* WHAT YOU HAVE TO DO *
An identical copy of the data below is needed.

* DATASET EXCERPTS *
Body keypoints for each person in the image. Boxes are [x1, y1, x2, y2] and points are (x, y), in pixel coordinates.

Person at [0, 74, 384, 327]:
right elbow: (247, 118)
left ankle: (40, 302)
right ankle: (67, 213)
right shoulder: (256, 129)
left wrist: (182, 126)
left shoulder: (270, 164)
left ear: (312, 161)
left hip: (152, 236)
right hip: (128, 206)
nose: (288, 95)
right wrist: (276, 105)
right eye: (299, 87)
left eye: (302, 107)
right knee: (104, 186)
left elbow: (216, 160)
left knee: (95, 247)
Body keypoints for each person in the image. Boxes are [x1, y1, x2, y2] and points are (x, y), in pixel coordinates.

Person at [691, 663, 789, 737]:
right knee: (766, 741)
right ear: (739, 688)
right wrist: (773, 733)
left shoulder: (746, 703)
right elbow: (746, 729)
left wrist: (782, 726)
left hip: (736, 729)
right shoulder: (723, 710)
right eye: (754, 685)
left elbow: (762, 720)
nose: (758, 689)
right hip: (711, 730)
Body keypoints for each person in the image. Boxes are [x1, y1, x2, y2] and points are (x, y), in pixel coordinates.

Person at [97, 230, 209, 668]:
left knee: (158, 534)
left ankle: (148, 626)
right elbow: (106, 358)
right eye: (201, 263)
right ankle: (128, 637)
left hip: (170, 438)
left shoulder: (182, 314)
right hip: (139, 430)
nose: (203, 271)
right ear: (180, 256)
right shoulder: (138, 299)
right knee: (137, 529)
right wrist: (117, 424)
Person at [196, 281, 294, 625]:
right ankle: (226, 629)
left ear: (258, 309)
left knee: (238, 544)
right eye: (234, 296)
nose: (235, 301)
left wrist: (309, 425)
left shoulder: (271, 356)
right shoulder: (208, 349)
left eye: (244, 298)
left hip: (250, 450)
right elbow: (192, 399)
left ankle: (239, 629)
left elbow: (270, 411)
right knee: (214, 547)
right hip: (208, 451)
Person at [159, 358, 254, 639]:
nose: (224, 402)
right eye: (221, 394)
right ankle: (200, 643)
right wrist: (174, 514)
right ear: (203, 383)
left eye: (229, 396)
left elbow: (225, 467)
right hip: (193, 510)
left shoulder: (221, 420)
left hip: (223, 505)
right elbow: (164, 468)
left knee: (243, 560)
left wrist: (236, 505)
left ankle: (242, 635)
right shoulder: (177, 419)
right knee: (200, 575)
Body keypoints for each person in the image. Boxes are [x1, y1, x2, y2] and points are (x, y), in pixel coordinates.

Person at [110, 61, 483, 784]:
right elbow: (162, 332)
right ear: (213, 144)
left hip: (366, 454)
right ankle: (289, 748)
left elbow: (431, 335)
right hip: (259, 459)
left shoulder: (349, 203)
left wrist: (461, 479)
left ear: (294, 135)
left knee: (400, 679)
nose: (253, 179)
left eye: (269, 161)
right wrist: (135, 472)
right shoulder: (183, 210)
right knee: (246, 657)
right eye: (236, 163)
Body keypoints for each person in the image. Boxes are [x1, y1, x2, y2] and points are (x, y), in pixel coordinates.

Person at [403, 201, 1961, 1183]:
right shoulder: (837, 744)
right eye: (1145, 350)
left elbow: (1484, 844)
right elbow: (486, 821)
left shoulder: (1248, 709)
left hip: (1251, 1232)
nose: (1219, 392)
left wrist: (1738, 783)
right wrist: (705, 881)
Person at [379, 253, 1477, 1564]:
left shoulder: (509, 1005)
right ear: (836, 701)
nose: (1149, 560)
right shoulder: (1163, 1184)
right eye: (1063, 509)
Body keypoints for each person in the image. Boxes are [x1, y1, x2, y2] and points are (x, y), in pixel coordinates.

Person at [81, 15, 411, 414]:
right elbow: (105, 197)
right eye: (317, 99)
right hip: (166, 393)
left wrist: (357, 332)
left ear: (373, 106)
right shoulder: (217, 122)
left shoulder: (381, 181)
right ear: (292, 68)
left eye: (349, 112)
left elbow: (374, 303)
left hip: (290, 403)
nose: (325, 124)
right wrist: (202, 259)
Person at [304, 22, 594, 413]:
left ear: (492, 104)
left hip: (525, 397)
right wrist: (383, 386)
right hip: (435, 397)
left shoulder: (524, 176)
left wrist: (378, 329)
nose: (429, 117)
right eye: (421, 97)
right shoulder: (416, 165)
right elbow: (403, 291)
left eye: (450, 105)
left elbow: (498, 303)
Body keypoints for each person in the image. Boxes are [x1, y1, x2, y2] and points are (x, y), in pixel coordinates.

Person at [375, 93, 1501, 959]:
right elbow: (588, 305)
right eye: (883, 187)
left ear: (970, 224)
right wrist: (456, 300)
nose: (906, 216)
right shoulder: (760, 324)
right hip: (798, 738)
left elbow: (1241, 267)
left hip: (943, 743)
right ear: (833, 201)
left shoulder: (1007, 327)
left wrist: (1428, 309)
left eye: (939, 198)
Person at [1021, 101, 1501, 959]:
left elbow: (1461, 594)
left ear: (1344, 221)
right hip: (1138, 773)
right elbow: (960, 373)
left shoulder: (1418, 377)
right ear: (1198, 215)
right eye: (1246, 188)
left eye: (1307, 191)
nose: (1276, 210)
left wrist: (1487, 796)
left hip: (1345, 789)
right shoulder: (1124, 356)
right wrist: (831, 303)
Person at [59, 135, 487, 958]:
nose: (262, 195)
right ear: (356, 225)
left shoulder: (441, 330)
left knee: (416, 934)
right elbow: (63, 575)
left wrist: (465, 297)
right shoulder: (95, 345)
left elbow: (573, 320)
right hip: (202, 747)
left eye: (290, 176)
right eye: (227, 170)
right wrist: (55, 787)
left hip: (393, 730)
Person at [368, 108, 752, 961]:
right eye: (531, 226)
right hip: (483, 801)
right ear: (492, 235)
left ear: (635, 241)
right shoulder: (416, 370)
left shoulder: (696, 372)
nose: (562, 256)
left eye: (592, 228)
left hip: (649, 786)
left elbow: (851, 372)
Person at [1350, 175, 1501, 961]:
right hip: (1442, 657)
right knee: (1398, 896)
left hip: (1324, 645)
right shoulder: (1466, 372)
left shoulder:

* REPLY *
Body keypoints for each person in the image. Boxes are [x1, y1, x2, y2] and points are (x, y), in pixel coordinates.

Person at [0, 74, 384, 327]:
right elbow: (247, 118)
left ankle: (40, 302)
right ankle: (67, 213)
right shoulder: (256, 129)
left wrist: (182, 126)
left shoulder: (270, 164)
left ear: (312, 161)
left hip: (152, 236)
right hip: (128, 206)
nose: (288, 95)
right wrist: (276, 105)
right eye: (299, 87)
left eye: (302, 107)
right knee: (104, 186)
left elbow: (216, 160)
left knee: (95, 247)
Body keypoints for each person in the image. Boxes are [x1, y1, x2, y2] and points are (x, y), in pixel coordinates.

Person at [691, 663, 789, 737]:
right knee: (766, 741)
right ear: (739, 688)
right wrist: (773, 733)
left shoulder: (746, 703)
right elbow: (746, 729)
left wrist: (782, 726)
left hip: (736, 729)
right shoulder: (723, 710)
right eye: (754, 685)
left elbow: (762, 720)
nose: (758, 689)
right hip: (711, 730)
Body keypoints for each person in the image. Boxes are [x1, y1, x2, y2] and points are (x, y), in pixel coordinates.

Person at [97, 230, 209, 668]:
left knee: (158, 534)
left ankle: (148, 626)
right elbow: (106, 358)
right eye: (201, 263)
right ankle: (128, 637)
left hip: (170, 438)
left shoulder: (182, 314)
right hip: (139, 430)
nose: (203, 271)
right ear: (180, 256)
right shoulder: (138, 299)
right knee: (137, 529)
right wrist: (117, 424)
Person at [196, 281, 294, 625]:
right ankle: (226, 629)
left ear: (258, 309)
left knee: (238, 544)
right eye: (234, 296)
nose: (235, 301)
left wrist: (309, 425)
left shoulder: (271, 356)
right shoulder: (208, 349)
left eye: (244, 298)
left hip: (250, 450)
right elbow: (192, 399)
left ankle: (239, 629)
left elbow: (270, 411)
right knee: (214, 547)
right hip: (208, 451)
Person at [159, 358, 254, 639]:
nose: (224, 402)
right eye: (221, 394)
right ankle: (200, 643)
right wrist: (174, 514)
right ear: (203, 383)
left eye: (229, 396)
left elbow: (225, 467)
right hip: (193, 510)
left shoulder: (221, 420)
left hip: (223, 505)
right elbow: (164, 468)
left knee: (243, 560)
left wrist: (236, 505)
left ankle: (242, 635)
right shoulder: (177, 419)
right knee: (200, 575)
Body keypoints for each person in the image. Boxes are [x1, y1, x2, y2] and points are (x, y), in pixel coordinates.

Person at [110, 61, 483, 784]:
right elbow: (162, 332)
right ear: (213, 144)
left hip: (366, 454)
right ankle: (289, 748)
left elbow: (431, 335)
right hip: (259, 459)
left shoulder: (349, 203)
left wrist: (461, 479)
left ear: (294, 135)
left knee: (400, 679)
nose: (253, 179)
left eye: (269, 161)
right wrist: (135, 472)
right shoulder: (183, 210)
right knee: (246, 657)
right eye: (236, 163)
Body keypoints for each person in the image. Boxes are [x1, y1, x2, y2] and points are (x, y), in pixel coordinates.

Person at [403, 201, 1961, 1183]:
right shoulder: (837, 744)
right eye: (1145, 350)
left elbow: (1484, 844)
right elbow: (486, 821)
left shoulder: (1248, 709)
left hip: (1251, 1232)
nose: (1219, 392)
left wrist: (1738, 783)
right wrist: (705, 881)
Person at [379, 253, 1477, 1564]:
left shoulder: (509, 1005)
right ear: (836, 701)
nose: (1149, 560)
right shoulder: (1163, 1184)
right eye: (1063, 509)
Body keypoints for each person in the image. Boxes are [x1, y1, x2, y2] and points are (x, y), in pixel coordinates.

Person at [81, 15, 411, 414]:
right elbow: (105, 197)
right eye: (317, 99)
right hip: (166, 393)
left wrist: (357, 332)
left ear: (373, 106)
right shoulder: (217, 122)
left shoulder: (381, 181)
right ear: (292, 68)
left eye: (349, 112)
left elbow: (374, 303)
left hip: (290, 403)
nose: (325, 124)
right wrist: (202, 259)
Person at [304, 22, 594, 413]:
left ear: (492, 104)
left hip: (525, 397)
right wrist: (383, 386)
right hip: (435, 397)
left shoulder: (524, 176)
left wrist: (378, 329)
nose: (429, 117)
right eye: (421, 97)
right shoulder: (416, 165)
right elbow: (403, 291)
left eye: (450, 105)
left elbow: (498, 303)
Body keypoints for each person in the image. Boxes are [x1, y1, x2, y2] and points are (x, y), in pixel coordinates.

Person at [375, 93, 1501, 959]:
right elbow: (588, 305)
right eye: (883, 187)
left ear: (970, 224)
right wrist: (456, 300)
nose: (906, 216)
right shoulder: (760, 324)
right hip: (798, 738)
left elbow: (1241, 267)
left hip: (943, 743)
right ear: (833, 201)
left shoulder: (1007, 327)
left wrist: (1428, 309)
left eye: (939, 198)
Person at [1021, 101, 1501, 959]:
left elbow: (1461, 594)
left ear: (1344, 221)
right hip: (1138, 773)
right elbow: (960, 373)
left shoulder: (1418, 377)
right ear: (1198, 215)
right eye: (1246, 188)
left eye: (1307, 191)
nose: (1276, 210)
left wrist: (1487, 796)
left hip: (1345, 789)
right shoulder: (1124, 356)
right wrist: (831, 303)
Person at [59, 135, 487, 958]:
nose: (262, 195)
right ear: (356, 225)
left shoulder: (441, 330)
left knee: (416, 934)
right elbow: (63, 575)
left wrist: (465, 297)
right shoulder: (95, 345)
left elbow: (573, 320)
right hip: (202, 747)
left eye: (290, 176)
right eye: (227, 170)
right wrist: (55, 787)
left hip: (393, 730)
Person at [368, 108, 752, 961]:
right eye: (531, 226)
right hip: (483, 801)
right ear: (492, 235)
left ear: (635, 241)
right shoulder: (416, 370)
left shoulder: (696, 372)
nose: (562, 256)
left eye: (592, 228)
left hip: (649, 786)
left elbow: (851, 372)
Person at [1350, 175, 1501, 961]:
right hip: (1442, 657)
right knee: (1398, 896)
left hip: (1324, 645)
right shoulder: (1466, 372)
left shoulder:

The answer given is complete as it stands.